**WORK INSTRUCTION:** In the quiz on sample size and sampling distributions below, one answer option says the CLT "does not apply to the sampling distribution of the mean of an Exponential distribution." What reason does that option give?

**SELECTED PASSAGE:**
▶
What do you observe about the impact of sample size on the expected value of the sample mean?
- There is no clear impact of sample size on the expected value.
- Smaller sample sizes lead to expected values that underestimate the mean.
- Larger sample sizes lead to expected values that overestimate the mean.
- None of these.
What do you observe about the impact of sample size on the approximate normality of the sampling distribution for the mean of the Poisson(14) RV?
- As sample size increases, approximate normality is obtained quickly (sample size of 50 is sufficient).
- As sample size increases, approximate normality is obtained slowly (requires sample size greater than 50).
- Approximate normality will never be attained at any sample size.
- None of these.
What do you observe about the impact of sample size on the approximate normality of the sampling distribution for the mean of the Exponential(1/14) RV?
- As sample size increases, approximate normality is obtained faster than for Poisson(14).
- As sample size increases, approximate normality is obtained slower than for Poisson(14).
- Approximate normality will never be attained at any sample size.
- None of these.
What does this suggest about using the CLT in practice?
- The more symmetric the original distribution, the more quickly the sampling distribution of the mean will converge to a Normal distribution.
- The CLT does not apply to the sampling distribution of the mean of an Exponential distribution, because it is right skewed.
- The CLT does not apply to the sampling distribution of the mean of a Poisson distribution, because it is discrete.
- None of these.
◀
**RECORD EXTRACTS:**
▶
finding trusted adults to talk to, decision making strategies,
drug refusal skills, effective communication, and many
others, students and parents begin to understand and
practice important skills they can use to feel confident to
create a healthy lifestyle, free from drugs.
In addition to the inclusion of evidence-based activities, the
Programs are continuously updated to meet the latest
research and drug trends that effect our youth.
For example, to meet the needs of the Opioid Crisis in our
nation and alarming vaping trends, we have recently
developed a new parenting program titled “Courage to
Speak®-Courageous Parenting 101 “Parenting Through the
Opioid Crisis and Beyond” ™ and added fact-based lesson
◀
**FINISHED TASK:** The option says the CLT does not apply there because the Exponential distribution is right skewed.